Pakistan is officially breaking its heavy dependence on Western insulin supplies. Specifically, Russian pharmaceutical company Zavod Medsintez LLC and Pakistan’s Genetics Pharmaceuticals Private Limited are launching an $80 million joint venture. This marks a major step for healthcare and biotechnology in the country. Together, Pakistan and Russia will build a local insulin manufacturing plant to lower import costs and improve nationwide access to diabetes treatments.
A Phased Approach to Establishing Local Insulin Plant
The project follows a strict, two-phase timeline. Initially, the companies will invest $20 million. This first phase focuses entirely on building an aseptic insulin filling plant and biological units for refilling. Consequently, the partners expect to complete this stage by December 2028.
Afterward, the second phase will kick off. The joint venture will invest the remaining $60 million to establish a full-scale manufacturing plant by December 2031. Furthermore, this final phase includes a complete biotechnology transfer. Therefore, Pakistan will begin producing Active Pharmaceutical Ingredients (APIs) and raw materials locally.
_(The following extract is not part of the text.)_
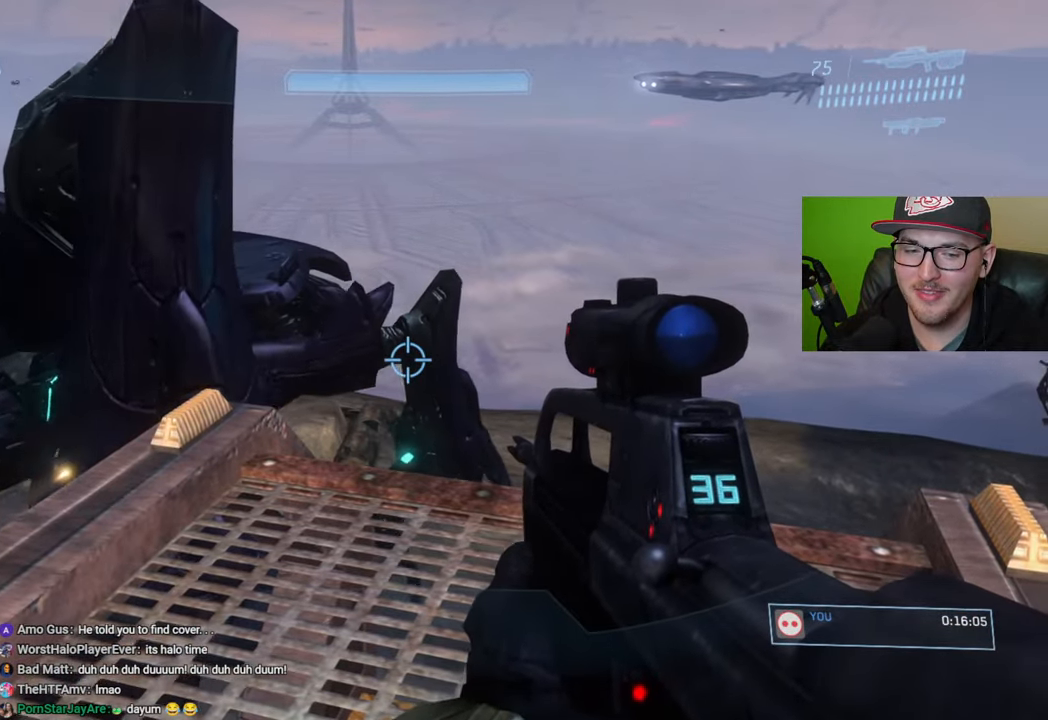
{"buttons": [], "left_stick": "center", "right_stick": "right", "events": []}
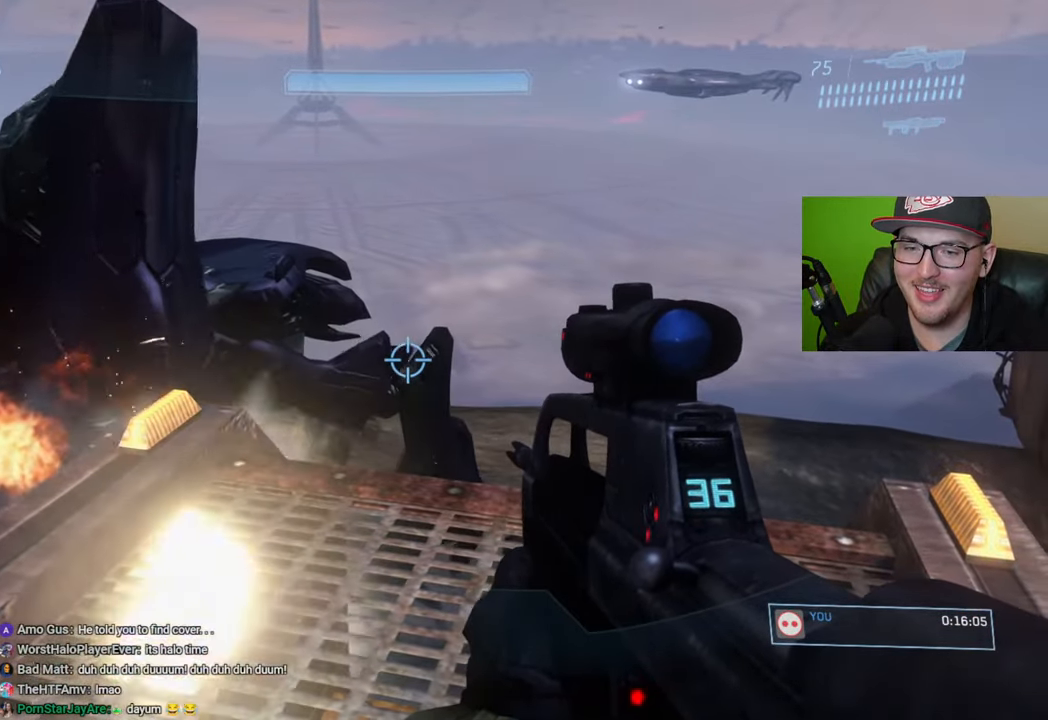
{"buttons": [], "left_stick": "center", "right_stick": "center", "events": [[200, "right_stick", "center"]]}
Strict Deadlines Imposed by DRAP
The Drug Regulatory Authority of Pakistan (DRAP) has issued conditional approval for the project. Additionally, the regulator approved retail prices for six Russian “Rosinsulin” products.
However, DRAP attached severe stipulations. The regulator tied the project’s approval directly to the phase-wise construction deadlines. If the joint venture fails to meet these specific timelines, DRAP will cancel the product registrations completely.
This pharmaceutical deal represents more than just medical self-sufficiency. Meanwhile, it highlights rapidly expanding economic integration across Eurasia. Alongside this $80 million biotechnology transfer, Russia is also opening its massive consumer market to Pakistani seafood exports.